The Chesterfield, N.J., township planning board has approved plans for a meat processing plant that will operate on 14 acres.

Owner Adnan Dagli testified in front of the board in October and said that he and his family have two wholesale stores in New York and a farm in Altoona, Penn., that operates similarly to the plans for the township’s site.

To start, Dagli said they plan to use the site as a processing and warehousing facility for meat from Pennsylvania. However, the site eventually will be used to slaughter about 60 lambs and 10 cows per day, once updates to the site – such as a new cooler – have been made. He testified that during the course of a few years, as the business gets new customers, the operation could grow to up to 150 to 200 lambs and 15 cows, which he said would be the maximum number the facility would be able to hold.

The site will be open five days a week from 6 a.m. until 2:30 p.m. Each day, an employee from the U.S. Department of Agriculture will be on site during those hours.

Planning Board Vice Chair Brian Kelly said the plans made sense because the site had sat vacant for a number of years after it previously had similar meat processing operations on it.

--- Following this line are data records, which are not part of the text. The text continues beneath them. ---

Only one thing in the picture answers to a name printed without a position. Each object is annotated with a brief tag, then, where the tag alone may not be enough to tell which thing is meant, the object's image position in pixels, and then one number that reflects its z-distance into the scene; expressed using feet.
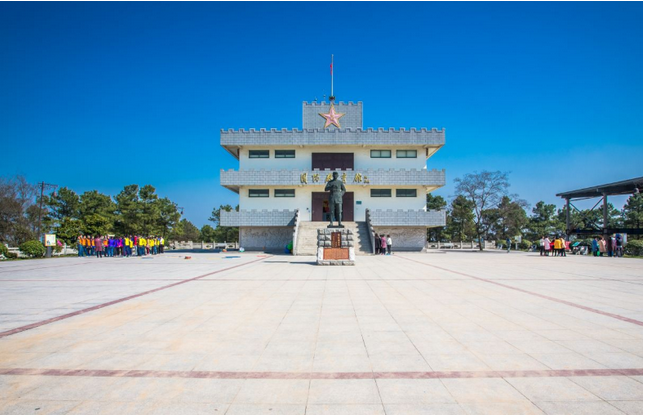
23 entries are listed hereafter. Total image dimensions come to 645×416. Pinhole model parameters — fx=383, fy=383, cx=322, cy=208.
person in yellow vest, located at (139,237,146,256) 90.17
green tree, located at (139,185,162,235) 146.61
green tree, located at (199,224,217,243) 208.54
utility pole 125.70
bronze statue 66.03
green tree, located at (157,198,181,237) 161.35
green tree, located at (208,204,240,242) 196.85
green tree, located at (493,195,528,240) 138.51
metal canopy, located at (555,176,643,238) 92.20
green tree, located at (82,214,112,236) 98.84
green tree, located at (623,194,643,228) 171.53
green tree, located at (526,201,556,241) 198.94
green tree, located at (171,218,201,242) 225.35
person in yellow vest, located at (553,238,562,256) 86.84
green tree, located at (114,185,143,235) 143.43
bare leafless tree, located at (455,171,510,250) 128.88
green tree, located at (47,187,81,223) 158.81
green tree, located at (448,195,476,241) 178.91
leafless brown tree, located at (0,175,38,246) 116.98
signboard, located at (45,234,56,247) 80.89
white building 109.09
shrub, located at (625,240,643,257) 90.27
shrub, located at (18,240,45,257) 77.87
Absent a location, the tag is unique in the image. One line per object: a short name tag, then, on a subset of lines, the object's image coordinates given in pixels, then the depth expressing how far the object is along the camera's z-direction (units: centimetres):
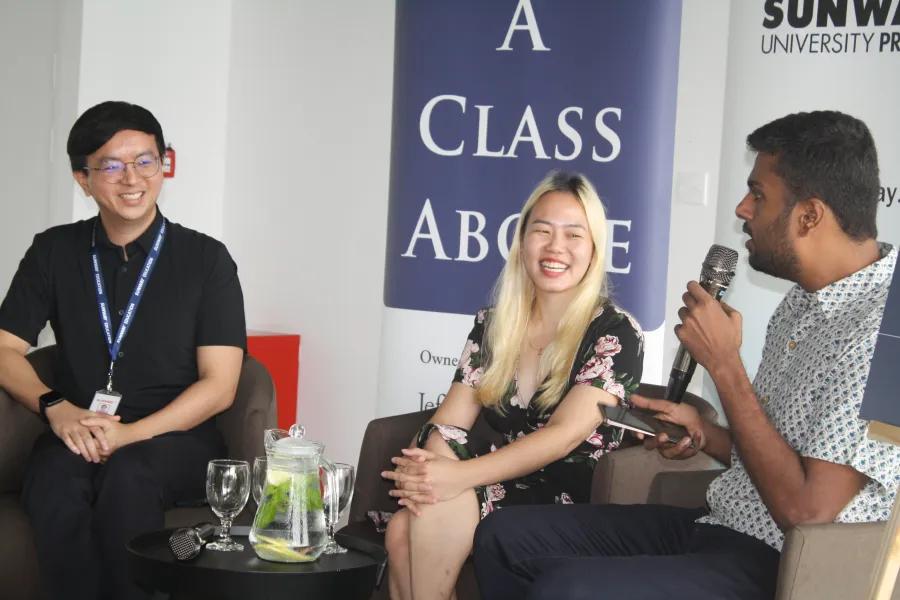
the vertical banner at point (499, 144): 376
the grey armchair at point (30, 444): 296
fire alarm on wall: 557
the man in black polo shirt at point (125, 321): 310
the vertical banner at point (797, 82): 364
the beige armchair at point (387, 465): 285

“For me personally, it was an additional benefit and assurance that the (USDA) would be on site,” he said.

Source: Burlington County Times/burlingtoncountytimes.com

MAINE

Jagger Brothers Ends Manufacturing

Jagger Brothers – which has been producing yarn in Springvale, Maine, for 121 years – will close the manufacturing division of the company, likely by the end of March, owner David Jagger said in February.

A separate division of the company, Jagger Spun, which provides yarn for small production facilities and yarn shops from Maine to Africa,  will continue on with a small workforce.

“We’ve been struggling with low volume of business for a few years, and trying to make it work in terms of the numbers,” said Jagger of the manufacturing facility. He said the company’s largest customer has informed him they would be importing yarn from offshore, rather than buying from Jagger Brothers. And while the company’s second largest customer planned to continue buying from Jagger, that customer itself is losing business to imports, he said.

“We were faced with an untenable situation,” said Jagger. “I chose to end operations.”